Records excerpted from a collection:
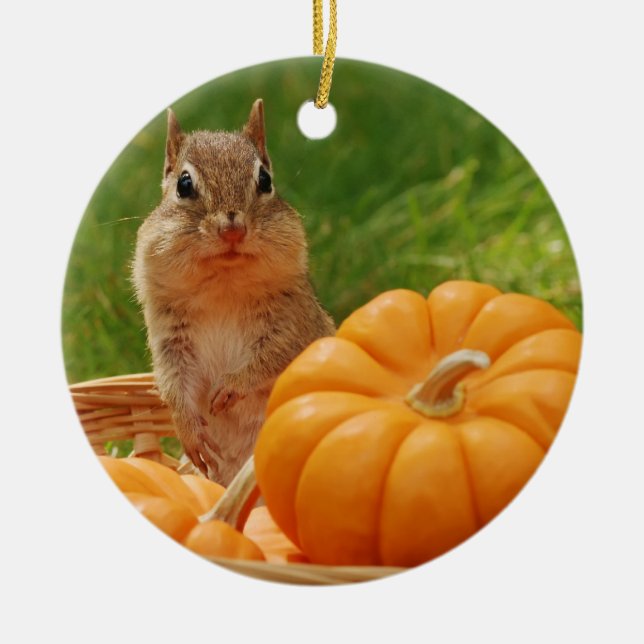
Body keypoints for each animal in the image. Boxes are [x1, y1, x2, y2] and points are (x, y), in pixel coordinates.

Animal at [132, 99, 335, 485]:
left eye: (265, 180)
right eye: (183, 185)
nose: (233, 229)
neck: (222, 286)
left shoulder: (293, 323)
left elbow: (273, 355)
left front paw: (231, 386)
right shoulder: (168, 335)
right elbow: (172, 383)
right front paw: (189, 432)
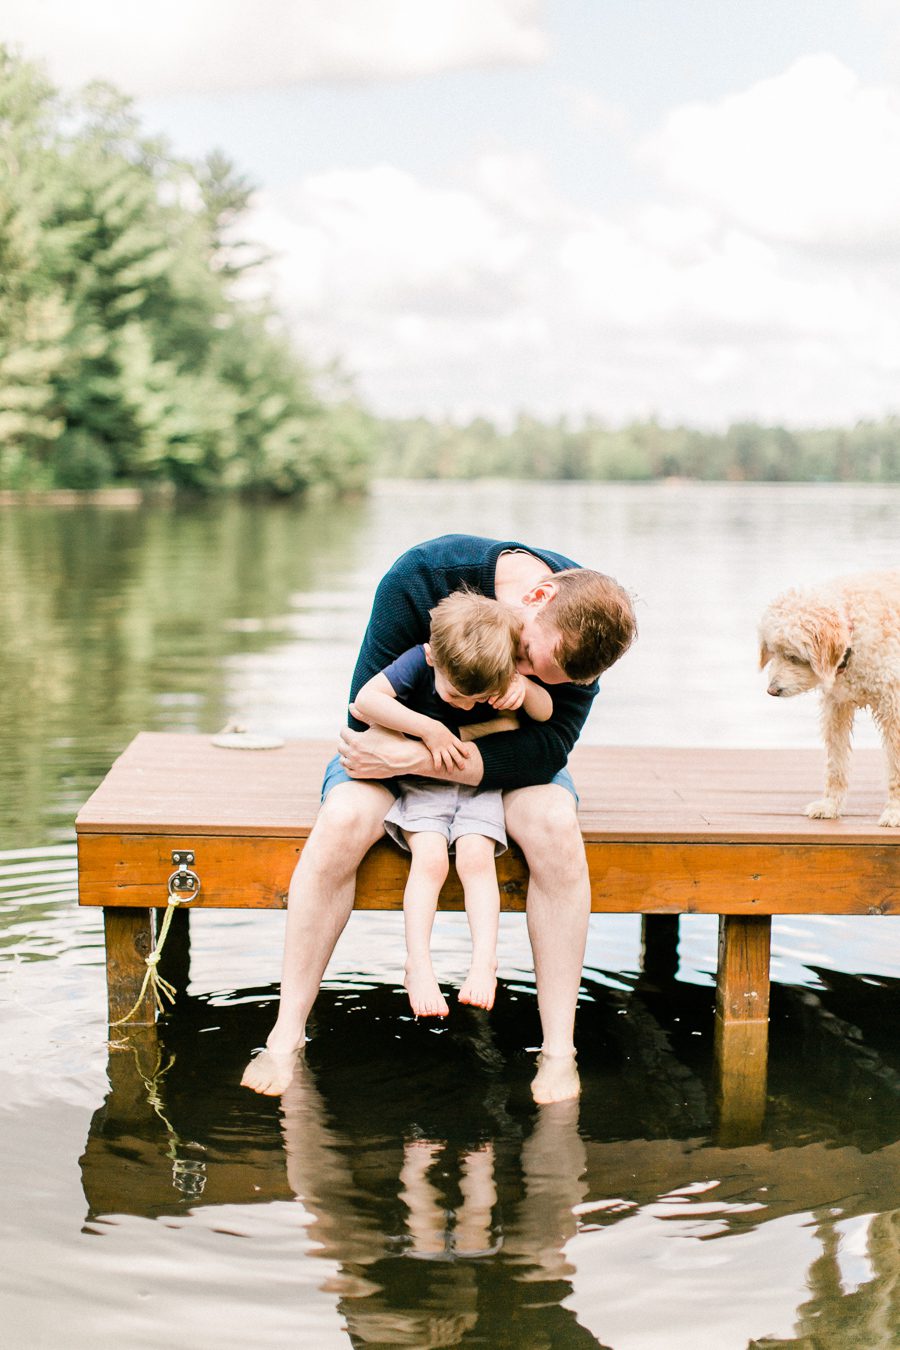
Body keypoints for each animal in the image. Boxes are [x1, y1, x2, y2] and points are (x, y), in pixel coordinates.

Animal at [761, 567, 900, 826]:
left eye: (793, 656)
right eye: (773, 652)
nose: (772, 691)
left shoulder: (894, 710)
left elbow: (896, 766)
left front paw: (895, 812)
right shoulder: (837, 706)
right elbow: (836, 762)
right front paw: (830, 805)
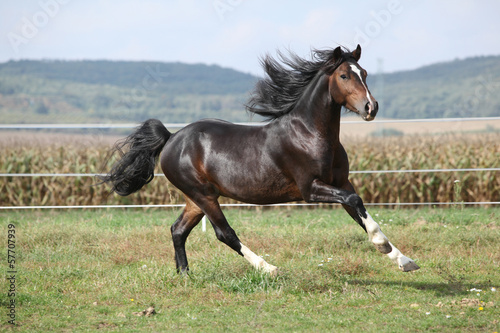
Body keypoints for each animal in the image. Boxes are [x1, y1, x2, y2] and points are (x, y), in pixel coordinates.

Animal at [100, 46, 418, 274]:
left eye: (364, 72)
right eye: (344, 76)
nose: (371, 107)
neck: (310, 133)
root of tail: (170, 138)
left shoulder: (341, 183)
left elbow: (360, 211)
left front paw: (403, 260)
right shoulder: (310, 188)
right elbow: (355, 204)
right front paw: (383, 247)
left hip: (196, 198)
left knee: (178, 230)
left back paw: (185, 275)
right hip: (203, 195)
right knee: (224, 233)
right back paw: (268, 268)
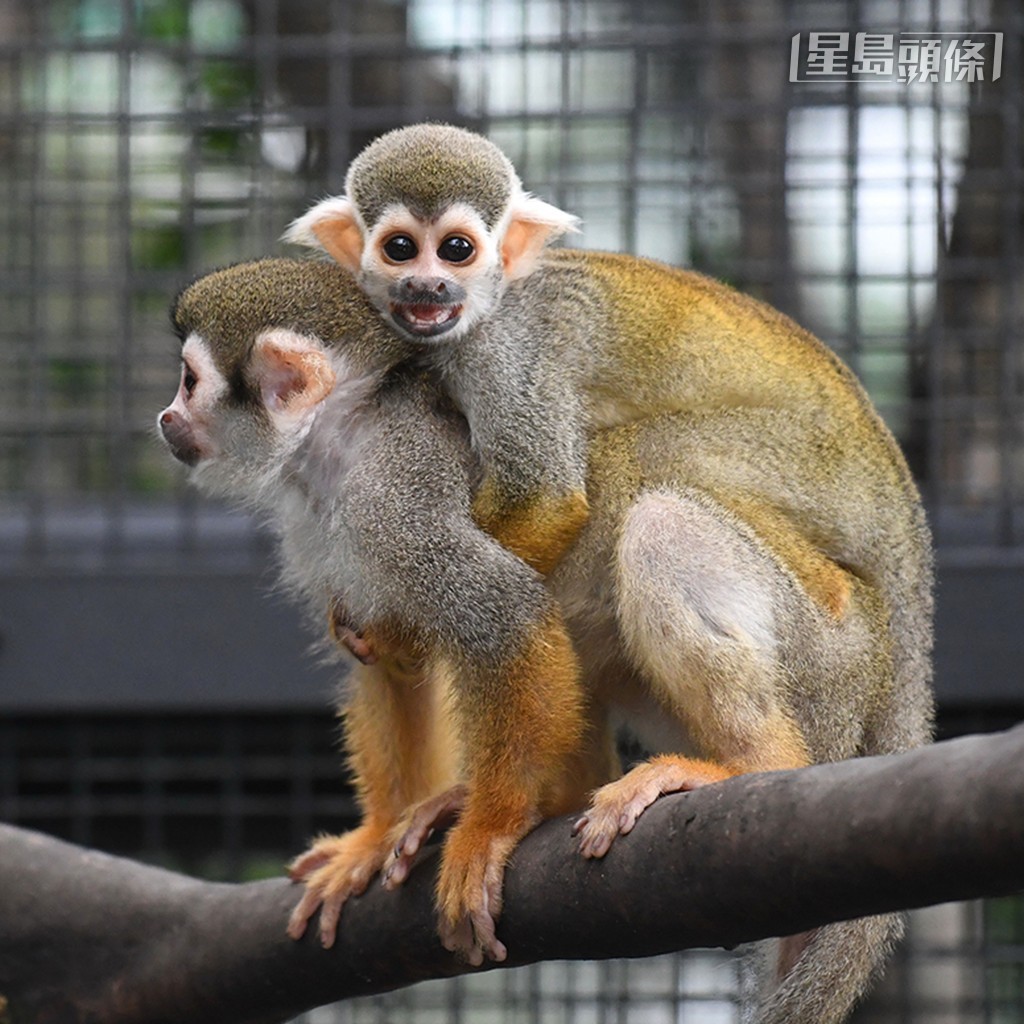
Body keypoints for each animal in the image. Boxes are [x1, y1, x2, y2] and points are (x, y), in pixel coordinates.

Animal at [155, 258, 933, 1024]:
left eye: (189, 381)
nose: (166, 418)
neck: (334, 442)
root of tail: (883, 636)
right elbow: (391, 665)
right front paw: (372, 841)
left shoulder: (397, 496)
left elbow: (504, 613)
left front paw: (489, 832)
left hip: (824, 660)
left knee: (659, 525)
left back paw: (746, 765)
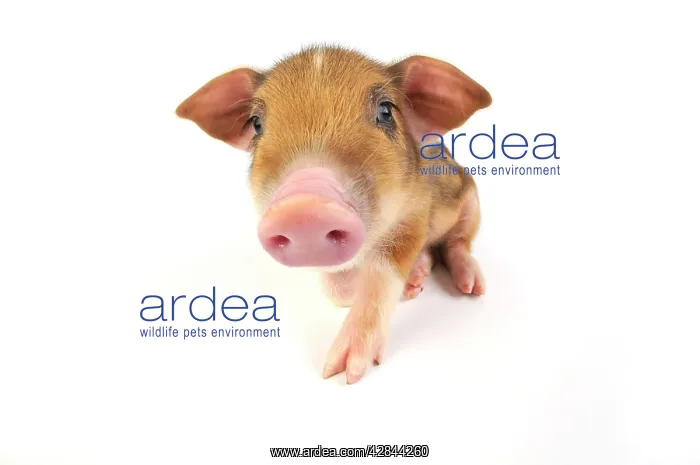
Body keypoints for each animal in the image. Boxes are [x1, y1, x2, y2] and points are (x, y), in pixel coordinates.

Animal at [176, 45, 491, 384]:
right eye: (257, 123)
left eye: (385, 112)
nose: (305, 205)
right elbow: (336, 287)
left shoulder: (417, 210)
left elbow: (382, 273)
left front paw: (341, 372)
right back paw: (415, 282)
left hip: (471, 200)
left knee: (456, 243)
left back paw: (471, 286)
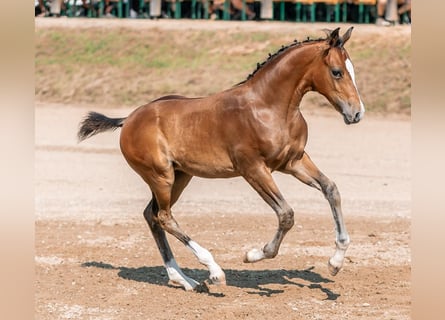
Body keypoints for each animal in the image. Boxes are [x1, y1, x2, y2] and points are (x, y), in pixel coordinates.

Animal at [78, 27, 364, 292]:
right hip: (160, 176)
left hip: (180, 176)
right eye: (337, 72)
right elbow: (286, 215)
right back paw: (213, 272)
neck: (269, 108)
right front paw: (254, 254)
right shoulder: (253, 169)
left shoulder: (293, 162)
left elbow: (331, 189)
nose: (357, 113)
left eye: (351, 69)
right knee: (164, 217)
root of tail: (128, 119)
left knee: (152, 215)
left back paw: (184, 280)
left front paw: (335, 262)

### TASK PROMPT
Repeat the exact lines from the first line of the data through the line containing "right front paw: (830, 805)". Nothing else, no pictures.

### SOLUTION TO THE EXERCISE
Body keypoints for each animal in the image. Boxes are [x1, y1, x2, y2] and points are (x, y), in pixel coordinates.

Animal at [132, 99, 335, 485]:
left eye: (265, 180)
right eye: (183, 185)
nose: (233, 229)
neck: (222, 286)
left shoulder: (293, 323)
left elbow: (273, 355)
left front paw: (231, 386)
right shoulder: (168, 335)
right elbow: (172, 383)
right front paw: (189, 432)
Body keypoints for each animal in the image. Boxes are [x1, y1, x2, y2] and points are (x, y), in pixel coordinates.

Animal at [761, 567, 900, 826]:
left eye: (793, 656)
right eye: (773, 652)
nose: (772, 691)
left shoulder: (894, 710)
left elbow: (896, 766)
left front paw: (895, 812)
right shoulder: (837, 706)
right elbow: (836, 762)
right front paw: (830, 805)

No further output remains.